This is typically measured on two dimensions: frequency and spread
To maximize overall awareness, the advertising must reach the maximum number of the target audience. There is a limit for the last few percent of the general population who don't see the main media advertisers use. These are more expensive to reach. The 'cumulative' coverage cost typically follows an exponential curve. Reaching 90 percent can cost double what it costs to reach 70 percent, and reaching 95 percent can double the cost yet again. In practice, the coverage decision rests on a balance between desired coverage and cost. A large budget achieves high coverage—a smaller budget limits the ambitions of the advertiser.
- Frequency—Even with high coverage, it is insufficient for a target audience member to have just one 'Opportunity To See' (OTS) the advertisement. In traditional media, around five OTS are believed required for a reasonable impact. To build attitudes that lead to brand switching may require more. To achieve five OTS, even in only 70 percent of the overall audience, may require 20 or 30 peak-time transmissions of a commercial, or a significant number of insertions of press advertisements in the national media. As these figures suggest, most consumers simply don't see the commercials that often (whereas the brand manager, say, sees every one and has already seen them many times before their first transmission, and so is justifiably bored).
The life of advertising campaigns can often extend beyond the relatively short life usually expected. Indeed, as indicated above, some research shows that advertisements require significant exposure to consumers before they even register. As David Ogilvy long ago recommended, "If you are lucky enough to write a good advertisement, repeat it until it stops selling. Scores of good advertisements have been discarded before they lost their potency."

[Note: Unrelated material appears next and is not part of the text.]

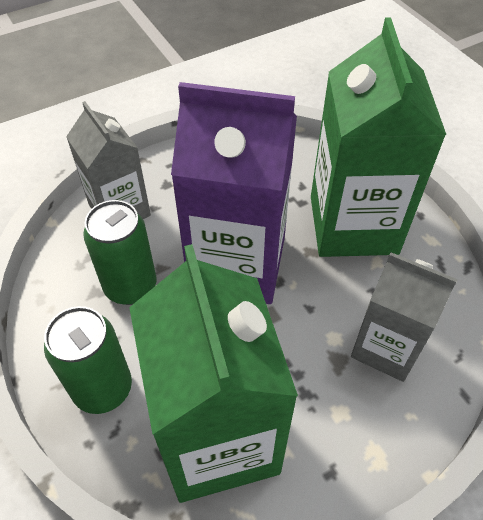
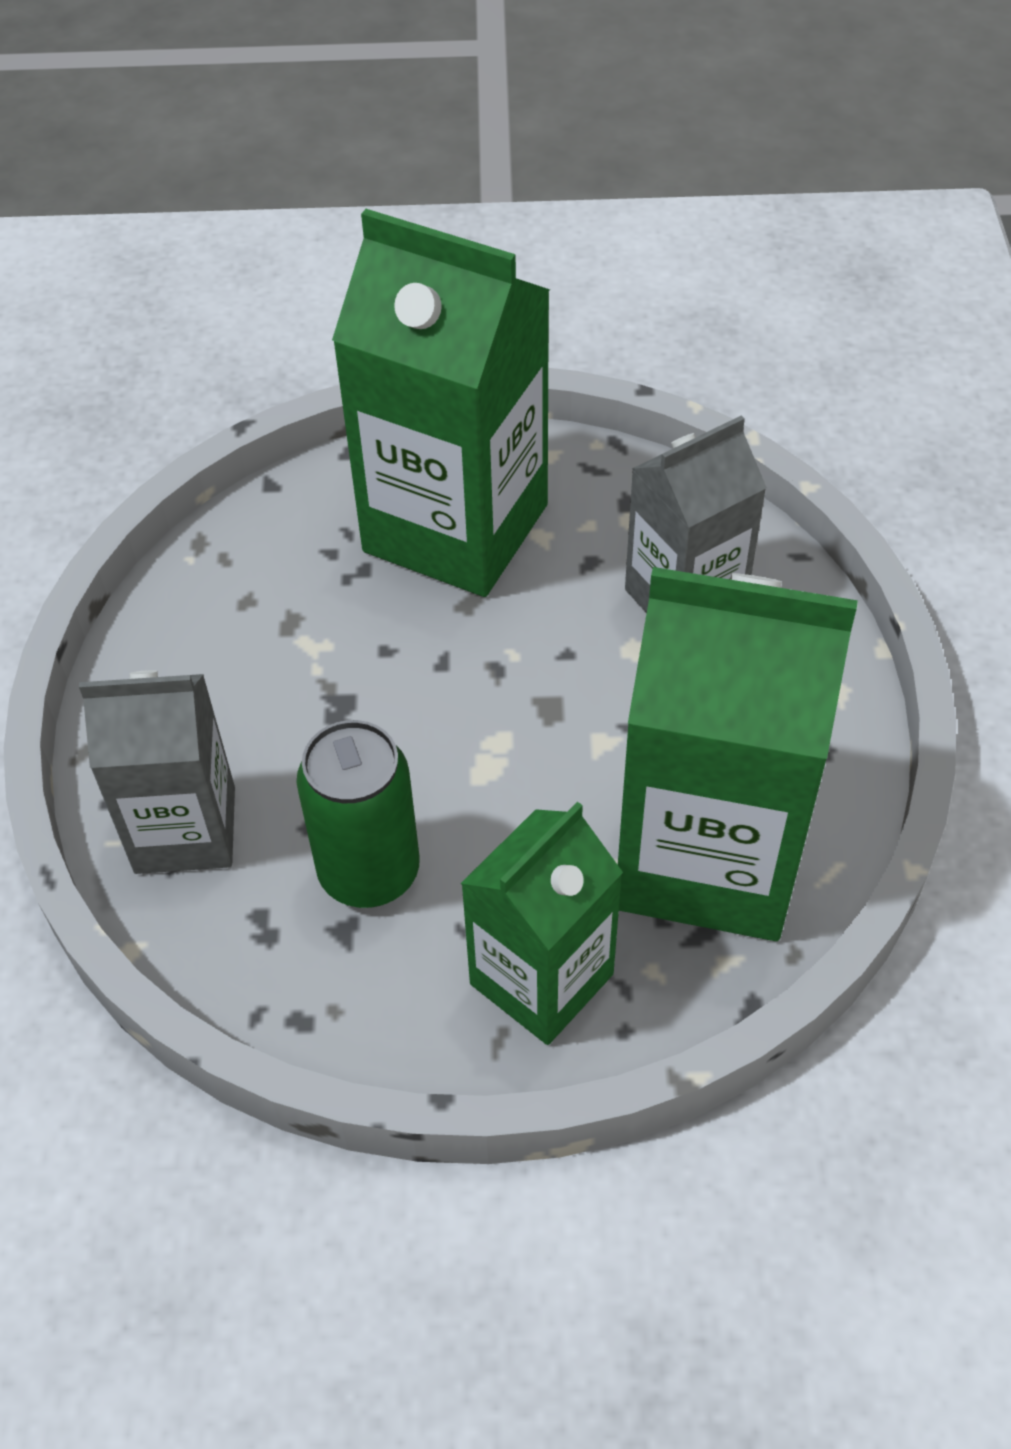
camera: 60 degrees left, 0 degrees up
green can [44,306,132,414] -> green carton [461,802,623,1045]
purple carton [171,82,297,304] -> none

More sophisticated media planners also look at the 'spread' of frequencies. Ideally all of the audience should receive the average number of OTS. Those who receive fewer are insufficiently motivated, and extra advertising is wasted on those who receive more. It is, of course, impossible to achieve this ideal. As with coverage, the pattern is weighted towards a smaller number—of heavy viewers, for example—who receive significantly more OTS, and away from the difficult last few percent. However, a good media buyer manages the resulting spread of frequencies to weigh it close to the average, with as few audience members as possible below the average.